**Excerpt**
Will the News of the World voicemail snooping saga accelerate US privacy reform?

The United States is one the few countries in the developed world that lacks a comprehensive law protecting consumer privacy. Geolocation, personalized ads, group-buying deals, tracking cookies and other technologies have a wide range of privacy implications. Incidents like the phone-hacking scandal in the U.K. underscore the growing concern among both the general public and Congress here in the U.S.

Unlike citizens in Europe, Asia and Latin America, U.S. laws addressing rights and obligations surrounding sensitive-information tend to be sector-specific and inconsistent (HIPPA, COPPA, etc.). Notably, the FTC, the federal agency tasked with safeguarding consumers, has taken a largely laissez-faire approach. The result of Guidelines and enforcement actions is essentially a policy of “do as you like, just don’t lie about it.”

While congressional attention has been focused on updating the regulatory regime, the current legislation reflects the piecemeal approach of the past. Here is a break-down of the Five leading government privacy initiatives. Bills starting with H.R. are from the US House, and bills starting with S. are from the US Senate. The numbers are from the 112th Congress: 2011-2012.

H.R. 654: Do Not Track Me Online Act, sponsored by Rep. Jackie Speier [D-CA12] is to direct the Federal Trade Commission to prescribe regulations regarding the collection and use of information obtained by tracking the Internet activity of an individual, introduced Feb 11, 2011. Status: This bill is in the first step in the legislative process.

S. 913: Do-Not-Track Online Act of 2011, sponsored by Sen. John Rockefeller [D-WV] is a bill to require the Federal Trade Commission to prescribe regulations regarding the collection and use of personal information obtained by tracking the online activity of an individual, introduced May 9, 2011. Status: This bill is in the first step in the legislative process.

**Goal of the exercise**
Write the next part of the article on U.S. privacy reform, picking up right after its final sentence.

**Data shown**
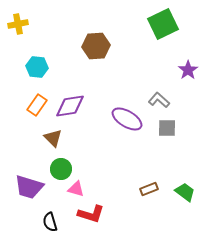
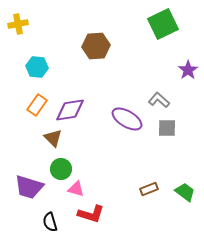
purple diamond: moved 4 px down
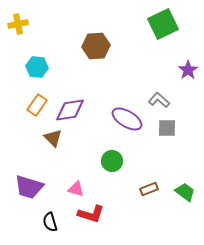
green circle: moved 51 px right, 8 px up
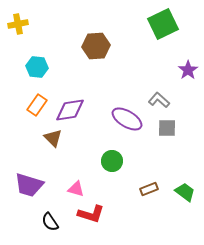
purple trapezoid: moved 2 px up
black semicircle: rotated 18 degrees counterclockwise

**Output of the task**
H.R. 1895: Do Not Track Kids Act of 2011, sponsored by Representatives Edward J. Markey, Massachusetts Democrat, and Joe Barton, Texas Republican, is aimed specifically at internet marketing to minors, introduced May 13, 2011. Status: This bill is in the first step in the legislative process.

S. 413: Cybersecurity and Internet Freedom Act of 2011, associated with the phrase the “internet kill switch” was, sponsored by Sen. Joseph Lieberman [I-CT], introduced Feb 17, 2011. Status: This bill is in the first step in the legislative process.

S. 799: Commercial Privacy Bill of Rights Act of 2011, sponsored by Sen. John Kerry [D-MA] Introduced Apr 12, 2011. Status: This bill is in the first step in the legislative process

Complete text of the various bills is available at GovTrack.us.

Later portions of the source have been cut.